Life is a short and fevered rehearsal for a concert we cannot stay to give.
Just when we appear to have attained some proficiency, we are forced to lay our
instruments down. There is simply not time enough to think, to become, to
perform what the constitution our natures indicate we are capable of. How
completely satisfying to turn from our limitations to a God who has none.
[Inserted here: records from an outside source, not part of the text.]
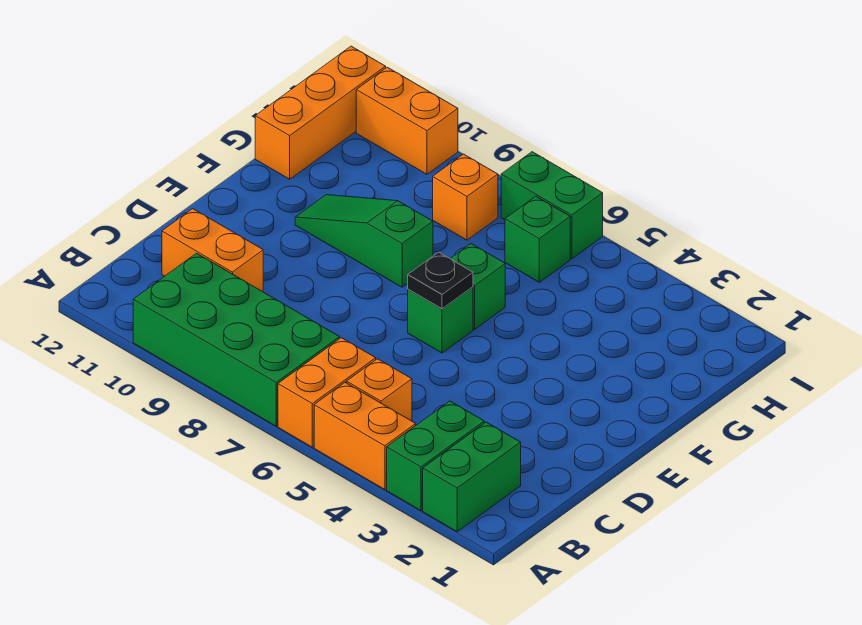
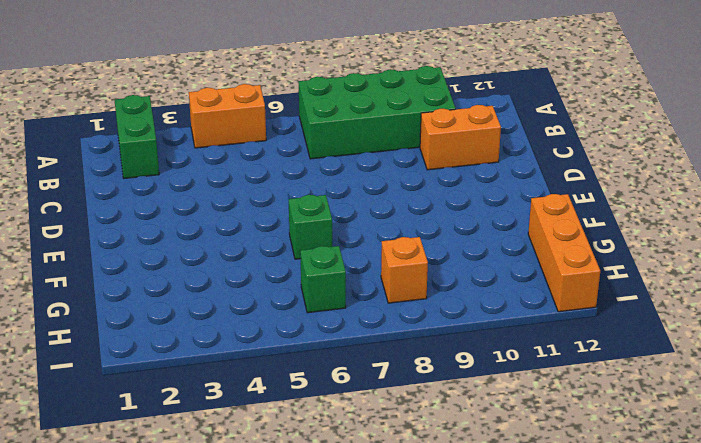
none -> green 1x2 brick [387,401,484,510]
none -> orange 1x2 brick [278,338,376,447]
none -> orange 1x1 brick [347,359,412,421]

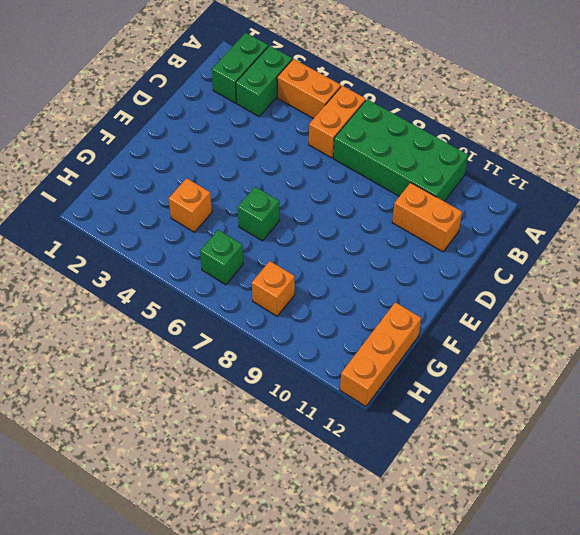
orange 1x1 brick [169,178,212,232] -> orange 1x1 brick moved to [347,359,412,421]
none -> green 1x1 brick [408,287,473,353]
none -> green 1x3 slope [295,195,433,287]
none -> green 1x2 brick [501,152,603,259]

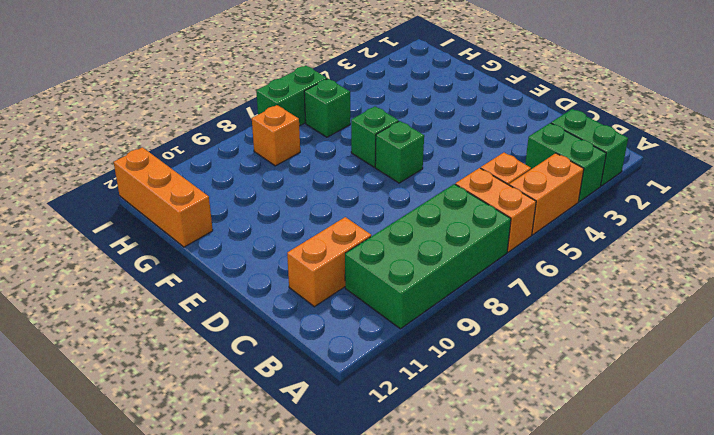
none -> green 1x3 slope [295,195,433,287]
none -> orange 1x2 brick [356,67,458,174]
none -> black 1x1 plate [408,252,473,309]

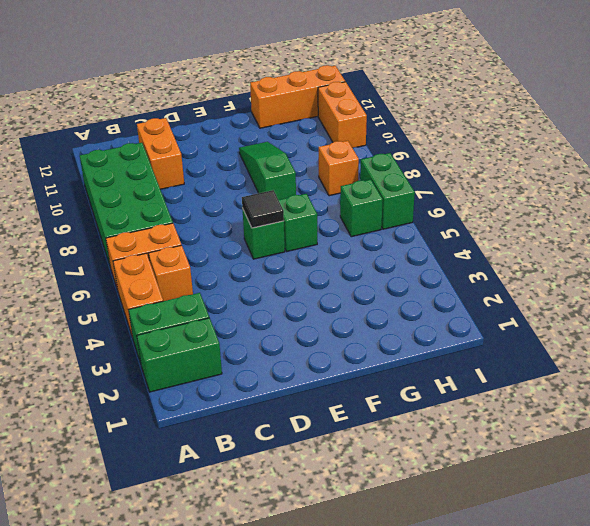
black 1x1 tile [242,190,284,228] -> black 1x1 plate [408,252,473,309]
Eternal years lie in His heart. For Him time does not pass, it remains; and
those who are in Christ share with him all the riches of limitless time and
endless years. God never hurries. There are no deadlines against which He must
work. Only to know this is to quiet our spirits and relax our nerves. For those
out of Christ, time is a devouring beast; before the sons of the new creation
time crouches and purrs and licks their hands. The foe of the old human race
becomes the friend of the new, and the stars in their courses fight for the man
God delights to honor. This we may learn from the divine infinitude.”
There is a
time for everything. A time to be born, and time to die; a time to plant, and a
time to pluck up what is planted; a time to kill, and a time to heal; a time to
break down, and a time to build up; a time to weep, and a time to laugh; a time
to mourn, and a time to dance; a time to cast away stones, and a time to gather
stones together; a time to embrace, and a time to refrain from embracing; a
time to seek, and a time to lose; a time to keep, and a time to cast away; a
time to tear, and a time to sew; a time to keep silence, and a time to speak; a
time to love, and a time to hate; a time for war, and a time for peace.
I didn’t use
quotation marks, but surely you know I didn’t say that (neither did the Byrd’s,
originally). But it is my jam for 2019. What time is it? That question, for me
at least, will not be answered simply in numbers, and by some otherwise
arbitrary accounting for where and when we are in the universe. That question
will be answered by a focus and courage and humility to live in the moment, and
love and serve and think and act in such a way that might, God willing, bring more hope
and more Jesus to bear in our crazy world. Not because of me, and maybe not
even seen or realized by me, but coming to bear nonetheless by the grace and
sovereignty of Him who created all things, including time itself.